At a given moment of Stand Up Illustrated, Montt talks about Will Smith’s slap in the face of Chris Rock at the last Oscars and the recent attack on comedian Dave Chapelle in the middle of a monologue. She has opened the great debate that has haunted comedy in recent years: the limits of humor. “I ask that if someone is offended by a joke, they hit Liniers,” Montt laughs.
“Anything goes in humor?”
“Just like in the movies or the theater.” There are people who take humor as aggression. I don’t want to make racist jokes, but I can talk about race. With black humor you can’t stay with the first reading, normally what you say is the opposite of what you mean. Context is everything,” says Liniers.
And there are people who think that the bullying it’s humor,” Montt points out.
For them, art is like a “tangle” that must be unraveled. With many layers, something you have to think twice, not to stay with the first interpretation. A couple of months ago, Mont drew a vignette in which a brain tells a clitoris: “You feel like the star, but I do a lot of the work, you know?”. Someone took offense and replied that he, as a man, could not draw a clitoris. “There is a big problem with the obsession millennial to silence speeches”, considers Montt. Liniers agrees with him: “It is a generation that is understanding that art is making autobiography.
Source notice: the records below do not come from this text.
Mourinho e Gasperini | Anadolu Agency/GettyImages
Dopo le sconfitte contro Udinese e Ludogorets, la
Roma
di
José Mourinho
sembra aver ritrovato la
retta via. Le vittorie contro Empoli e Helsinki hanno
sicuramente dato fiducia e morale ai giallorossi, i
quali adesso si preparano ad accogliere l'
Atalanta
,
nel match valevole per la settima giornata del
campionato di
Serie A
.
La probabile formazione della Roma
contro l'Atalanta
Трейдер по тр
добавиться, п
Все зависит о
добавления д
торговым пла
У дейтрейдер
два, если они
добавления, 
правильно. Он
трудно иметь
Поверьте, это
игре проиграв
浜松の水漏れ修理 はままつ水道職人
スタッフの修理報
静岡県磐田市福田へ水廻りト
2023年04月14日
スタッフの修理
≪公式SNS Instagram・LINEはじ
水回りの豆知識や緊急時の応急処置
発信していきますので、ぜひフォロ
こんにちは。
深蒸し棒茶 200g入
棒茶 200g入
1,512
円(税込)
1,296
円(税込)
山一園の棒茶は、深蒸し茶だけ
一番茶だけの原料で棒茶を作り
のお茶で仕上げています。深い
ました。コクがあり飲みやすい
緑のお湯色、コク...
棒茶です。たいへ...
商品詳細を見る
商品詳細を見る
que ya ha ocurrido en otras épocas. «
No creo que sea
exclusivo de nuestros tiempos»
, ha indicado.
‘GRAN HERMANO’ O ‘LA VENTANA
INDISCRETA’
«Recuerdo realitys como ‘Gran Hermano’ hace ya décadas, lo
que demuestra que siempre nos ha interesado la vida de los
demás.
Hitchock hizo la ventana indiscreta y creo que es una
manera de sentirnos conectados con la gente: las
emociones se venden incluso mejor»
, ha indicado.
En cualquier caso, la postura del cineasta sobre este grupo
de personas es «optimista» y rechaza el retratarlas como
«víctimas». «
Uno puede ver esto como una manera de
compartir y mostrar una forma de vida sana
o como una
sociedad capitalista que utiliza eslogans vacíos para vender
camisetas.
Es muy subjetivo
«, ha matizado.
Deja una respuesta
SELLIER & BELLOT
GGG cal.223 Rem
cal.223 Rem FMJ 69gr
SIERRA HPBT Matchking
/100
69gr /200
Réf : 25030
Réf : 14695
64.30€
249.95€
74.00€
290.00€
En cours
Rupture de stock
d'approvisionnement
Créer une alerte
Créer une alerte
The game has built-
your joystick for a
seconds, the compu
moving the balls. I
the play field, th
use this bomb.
And no”. Art is fusion, like cooking, they defend: it drinks from a thousand sources, from a thousand cultures, and that is how it is enriched.
The show is ending. Liniers stands up, tells the last anecdote and farewell, hugs Montt while the Rolling Stones play. You can’t always get what you want. The next day, tired, they will do this interview, they will pose putting faces to the photographer, they will eat with some personalities of the city, they will sign books, they will rest. Mexico City awaits you: fire, art and chemistry.